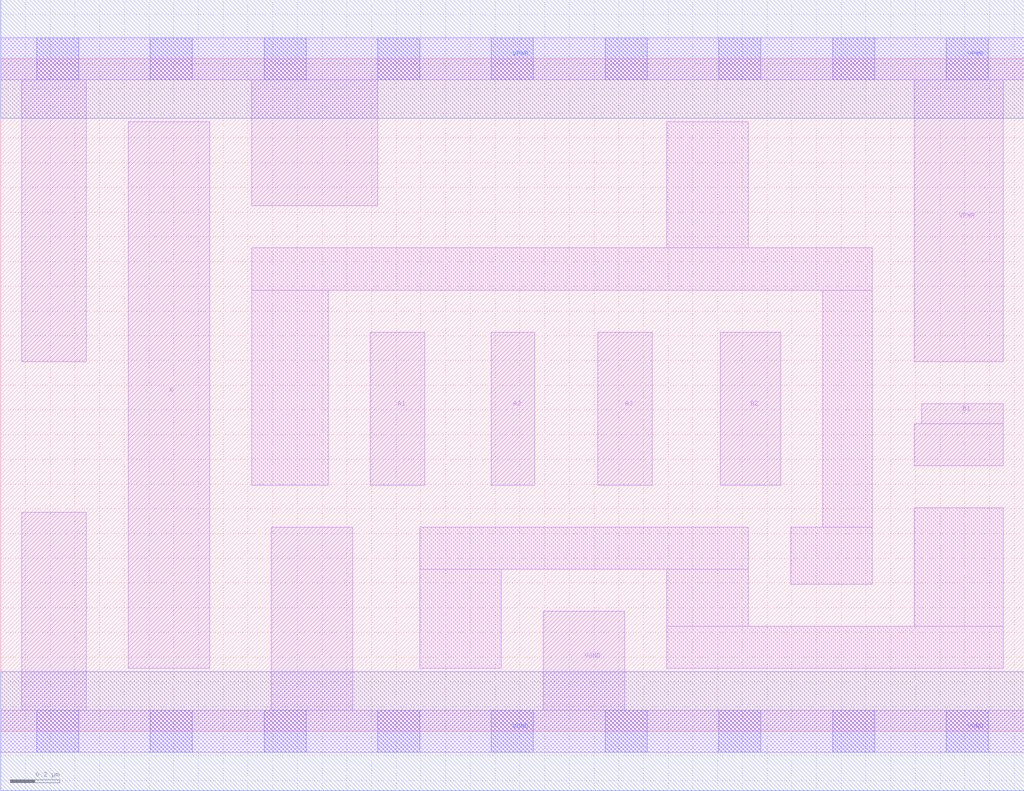
<source format=lef>
# Copyright 2020 The SkyWater PDK Authors
#
# Licensed under the Apache License, Version 2.0 (the "License");
# you may not use this file except in compliance with the License.
# You may obtain a copy of the License at
#
#     https://www.apache.org/licenses/LICENSE-2.0
#
# Unless required by applicable law or agreed to in writing, software
# distributed under the License is distributed on an "AS IS" BASIS,
# WITHOUT WARRANTIES OR CONDITIONS OF ANY KIND, either express or implied.
# See the License for the specific language governing permissions and
# limitations under the License.
#
# SPDX-License-Identifier: Apache-2.0

VERSION 5.7 ;
  NAMESCASESENSITIVE ON ;
  NOWIREEXTENSIONATPIN ON ;
  DIVIDERCHAR "/" ;
  BUSBITCHARS "[]" ;
UNITS
  DATABASE MICRONS 200 ;
END UNITS
MACRO sky130_fd_sc_hd__o32a_2
  CLASS CORE ;
  SOURCE USER ;
  FOREIGN sky130_fd_sc_hd__o32a_2 ;
  ORIGIN  0.000000  0.000000 ;
  SIZE  4.140000 BY  2.720000 ;
  SYMMETRY X Y R90 ;
  SITE unithd ;
  PIN A1
    ANTENNAGATEAREA  0.247500 ;
    DIRECTION INPUT ;
    USE SIGNAL ;
    PORT
      LAYER li1 ;
        RECT 1.495000 0.995000 1.715000 1.615000 ;
    END
  END A1
  PIN A2
    ANTENNAGATEAREA  0.247500 ;
    DIRECTION INPUT ;
    USE SIGNAL ;
    PORT
      LAYER li1 ;
        RECT 1.985000 0.995000 2.160000 1.615000 ;
    END
  END A2
  PIN A3
    ANTENNAGATEAREA  0.247500 ;
    DIRECTION INPUT ;
    USE SIGNAL ;
    PORT
      LAYER li1 ;
        RECT 2.415000 0.995000 2.635000 1.615000 ;
    END
  END A3
  PIN B1
    ANTENNAGATEAREA  0.247500 ;
    DIRECTION INPUT ;
    USE SIGNAL ;
    PORT
      LAYER li1 ;
        RECT 3.695000 1.075000 4.055000 1.245000 ;
        RECT 3.725000 1.245000 4.055000 1.325000 ;
    END
  END B1
  PIN B2
    ANTENNAGATEAREA  0.247500 ;
    DIRECTION INPUT ;
    USE SIGNAL ;
    PORT
      LAYER li1 ;
        RECT 2.910000 0.995000 3.155000 1.615000 ;
    END
  END B2
  PIN X
    ANTENNADIFFAREA  0.445500 ;
    DIRECTION OUTPUT ;
    USE SIGNAL ;
    PORT
      LAYER li1 ;
        RECT 0.515000 0.255000 0.845000 2.465000 ;
    END
  END X
  PIN VGND
    DIRECTION INOUT ;
    SHAPE ABUTMENT ;
    USE GROUND ;
    PORT
      LAYER li1 ;
        RECT 0.000000 -0.085000 4.140000 0.085000 ;
        RECT 0.085000  0.085000 0.345000 0.885000 ;
        RECT 1.095000  0.085000 1.425000 0.825000 ;
        RECT 2.195000  0.085000 2.525000 0.485000 ;
      LAYER mcon ;
        RECT 0.145000 -0.085000 0.315000 0.085000 ;
        RECT 0.605000 -0.085000 0.775000 0.085000 ;
        RECT 1.065000 -0.085000 1.235000 0.085000 ;
        RECT 1.525000 -0.085000 1.695000 0.085000 ;
        RECT 1.985000 -0.085000 2.155000 0.085000 ;
        RECT 2.445000 -0.085000 2.615000 0.085000 ;
        RECT 2.905000 -0.085000 3.075000 0.085000 ;
        RECT 3.365000 -0.085000 3.535000 0.085000 ;
        RECT 3.825000 -0.085000 3.995000 0.085000 ;
      LAYER met1 ;
        RECT 0.000000 -0.240000 4.140000 0.240000 ;
    END
  END VGND
  PIN VPWR
    DIRECTION INOUT ;
    SHAPE ABUTMENT ;
    USE POWER ;
    PORT
      LAYER li1 ;
        RECT 0.000000 2.635000 4.140000 2.805000 ;
        RECT 0.085000 1.495000 0.345000 2.635000 ;
        RECT 1.015000 2.125000 1.525000 2.635000 ;
        RECT 3.695000 1.495000 4.055000 2.635000 ;
      LAYER mcon ;
        RECT 0.145000 2.635000 0.315000 2.805000 ;
        RECT 0.605000 2.635000 0.775000 2.805000 ;
        RECT 1.065000 2.635000 1.235000 2.805000 ;
        RECT 1.525000 2.635000 1.695000 2.805000 ;
        RECT 1.985000 2.635000 2.155000 2.805000 ;
        RECT 2.445000 2.635000 2.615000 2.805000 ;
        RECT 2.905000 2.635000 3.075000 2.805000 ;
        RECT 3.365000 2.635000 3.535000 2.805000 ;
        RECT 3.825000 2.635000 3.995000 2.805000 ;
      LAYER met1 ;
        RECT 0.000000 2.480000 4.140000 2.960000 ;
    END
  END VPWR
  OBS
    LAYER li1 ;
      RECT 1.015000 0.995000 1.325000 1.785000 ;
      RECT 1.015000 1.785000 3.525000 1.955000 ;
      RECT 1.695000 0.255000 2.025000 0.655000 ;
      RECT 1.695000 0.655000 3.025000 0.825000 ;
      RECT 2.695000 0.255000 4.055000 0.425000 ;
      RECT 2.695000 0.425000 3.025000 0.655000 ;
      RECT 2.695000 1.955000 3.025000 2.465000 ;
      RECT 3.195000 0.595000 3.525000 0.825000 ;
      RECT 3.325000 0.825000 3.525000 1.785000 ;
      RECT 3.695000 0.425000 4.055000 0.905000 ;
  END
END sky130_fd_sc_hd__o32a_2

</source>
● ● ●
▸ **Job**
Within the material above, transcribe exactly the lines that run from the line holding "DIRECTION OUTPUT ;" through the line holding "RECT 0.145000 -0.085000".

▸ **Reply**
    DIRECTION OUTPUT ;
    USE SIGNAL ;
    PORT
      LAYER li1 ;
        RECT 0.515000 0.255000 0.845000 2.465000 ;
    END
  END X
  PIN VGND
    DIRECTION INOUT ;
    SHAPE ABUTMENT ;
    USE GROUND ;
    PORT
      LAYER li1 ;
        RECT 0.000000 -0.085000 4.140000 0.085000 ;
        RECT 0.085000  0.085000 0.345000 0.885000 ;
        RECT 1.095000  0.085000 1.425000 0.825000 ;
        RECT 2.195000  0.085000 2.525000 0.485000 ;
      LAYER mcon ;
        RECT 0.145000 -0.085000 0.315000 0.085000 ;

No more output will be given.